Elianor opened her mouth to continue with plea or passion, but stopped, stared at Frevisse, then very carefully closed her mouth, bowed her head, and said meekly, “Yes, my lady.”
Frevisse fought the smile trying at the corners of her mouth and kept it from her voice as she said mildly, “Jack Rowcliffe is showing inclination to you.”
Despite her head was still humbly bowed, Elianor said scornfully, “That’s because there’s no one else here for him to incline to.”
“He’s a comely enough young man and of good family and well-mannered,” Frevisse suggested.
Elianor raised her head sharply. “And that’s supposed to be enough, isn’t it?” she said hotly. “He surely thinks it’s enough.” She made an impatient gesture with both hands. “Why do they think we’re such idiots? Why do they think we should give up everything just for the sake of lust? Because lust is what it mostly is, no matter how much anyone throws the word ‘love’ around!”

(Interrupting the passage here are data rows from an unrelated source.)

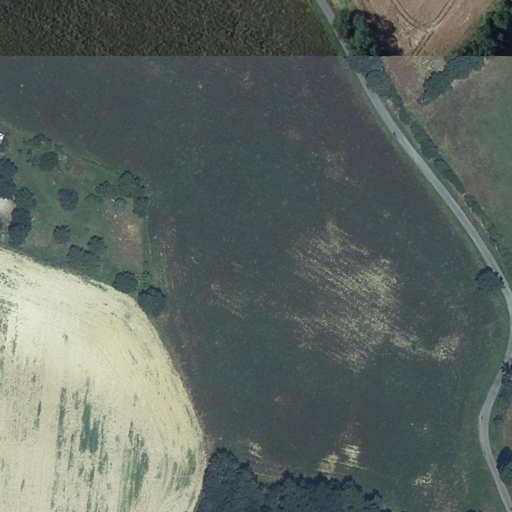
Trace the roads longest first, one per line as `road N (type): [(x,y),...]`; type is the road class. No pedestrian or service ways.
road 1 (unclassified): [(322,0),(373,102),(472,225),(511,305)]
road 2 (unclassified): [(511,319),(486,428),(511,511)]
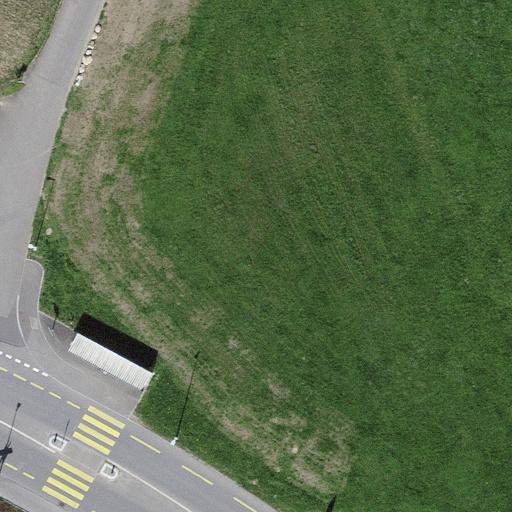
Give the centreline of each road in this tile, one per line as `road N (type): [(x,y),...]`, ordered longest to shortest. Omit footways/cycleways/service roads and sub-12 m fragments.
road 1 (unclassified): [(0,205),(83,0)]
road 2 (primary): [(173,511),(0,416)]
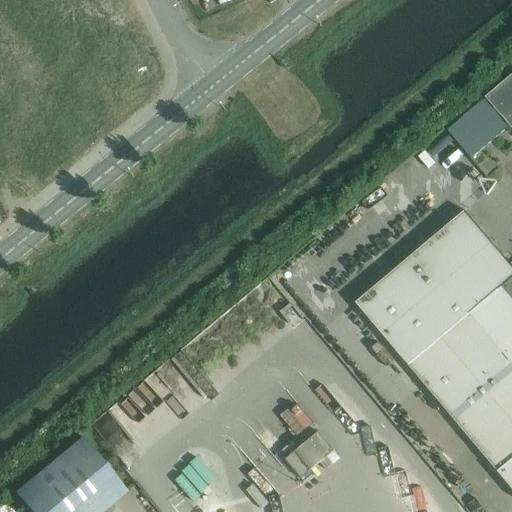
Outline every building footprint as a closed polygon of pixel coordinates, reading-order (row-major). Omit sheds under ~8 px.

Sternly, Frevisse said, “There are more kinds of love than one. A nun chooses to love beyond the world and the body, but that doesn’t gain her the right to despise all other loves there are.” She might pity them, Frevisse added silently to herself, but for the sake of her own soul she should never despise them. But that was more lesson than Elianor needed just now, and Frevisse went on, “Rather than spending effort in scorn of others, you should be looking inward at yourself, searching your own love and learning needed patience while you wait to have your will.”